What did you give up for Lent?
It’s a common question at the beginning of this liturgical season. Yet sometimes we can become preoccupied for forty days about what we won’t do again until Easter.
This doesn’t mean that we should not abstain from things of our choosing during Lent. We must, however, do so with a clear understanding of why we are doing so. The gospel reading for this First Sunday of Lent provides us with the example of Christ himself.
It’s a story we hear every year: Jesus retreats to the desert for forty days and is then tempted. Jesus’ purpose? To focus himself intently on how he will serve his Father. This is shown not only in the fact that this retreat precedes his public ministry, but also in the great commitment and resolve he shows against the devil.

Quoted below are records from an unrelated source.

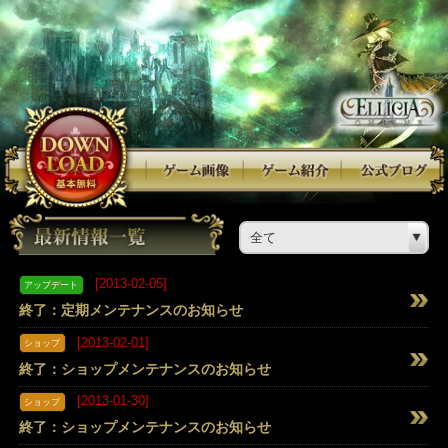
全て
[2013-02-05]
アップデート
終了：定期メンテナンスのお知らせ
[2013-02-01]
ショップ
終了：ショップメンテナンスのお知らせ
[2013-01-30]
ショップ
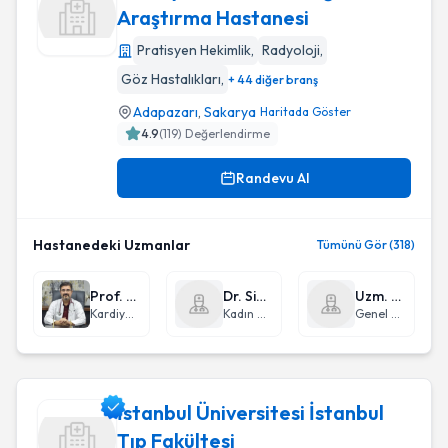
Araştırma Hastanesi
Pratisyen Hekimlik
,
Radyoloji
,
Sakarya Üniversitesi Eğitim Ve Araştırma Hastanesi
Göz Hastalıkları
,
+ 44 diğer branş
Adapazarı
,
Sakarya
Haritada Göster
4.9
(
119
) Değerlendirme
Randevu Al
Hastanedeki Uzmanlar
Tümünü Gör (318)
Prof. Dr. Hüseyin Gündüz
Dr. Sinan Zorsu
Uzm. Dr. Metin Ercan
Kardiyoloji
Kadın Hastalıkları ve Doğum
Genel Cerrahi
İstanbul Üniversitesi İstanbul
Tıp Fakültesi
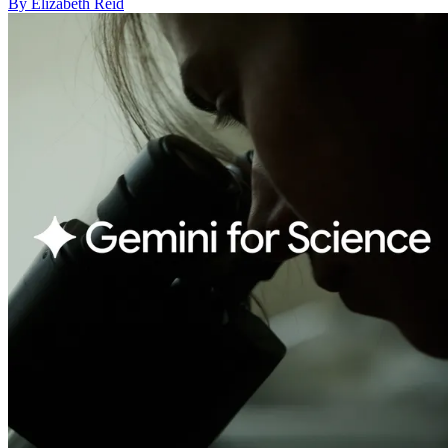
By Elizabeth Reid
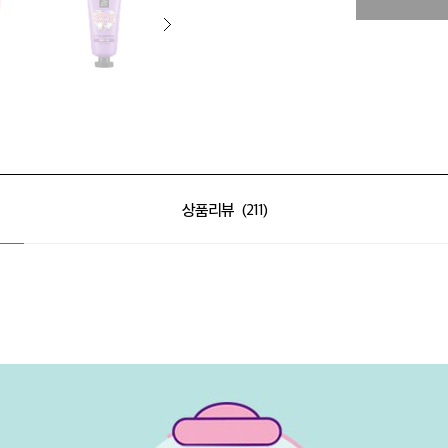
상품리뷰
211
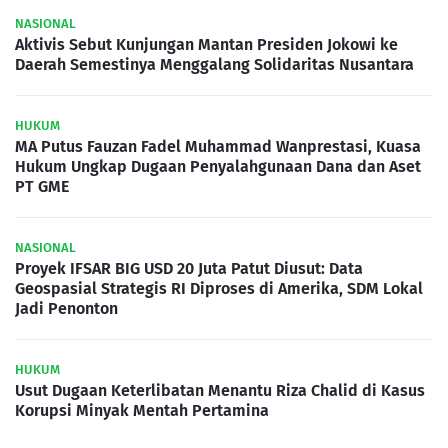
NASIONAL
Aktivis Sebut Kunjungan Mantan Presiden Jokowi ke
Daerah Semestinya Menggalang Solidaritas Nusantara
HUKUM
MA Putus Fauzan Fadel Muhammad Wanprestasi, Kuasa
Hukum Ungkap Dugaan Penyalahgunaan Dana dan Aset
PT GME
NASIONAL
Proyek IFSAR BIG USD 20 Juta Patut Diusut: Data
Geospasial Strategis RI Diproses di Amerika, SDM Lokal
Jadi Penonton
HUKUM
Usut Dugaan Keterlibatan Menantu Riza Chalid di Kasus
Korupsi Minyak Mentah Pertamina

So it must be when we engage in the Lenten practices of prayer, fasting and almsgiving. We do these things not simply for the sake of doing so, or because we believe others will think poorly of us if we don’t. Rather, we do so in order to remove the distractions that keep us from focussing intently on God and how we will be Christ to the world. By removing those distractions through prayer, fasting and almsgiving, we create our own “desert”. Like Jesus, Elijah, and many others, this “desert” is a place where we step away from life’s temptations and allow God to speak to us.
It is such a retreat, a period of focussing intently on God that our catechumens also enter into during this Lenten season before their initiation. Please keep Mechelle in your prayers as she is elected by the Bishop and the Diocese to celebrate the Sacraments of Initiation at the Easter Vigil. Don’t forget that all are welcome to come to the rite of election this Sunday, 10 February at 2:00 p.m. at St. Patrick’s Cathedral.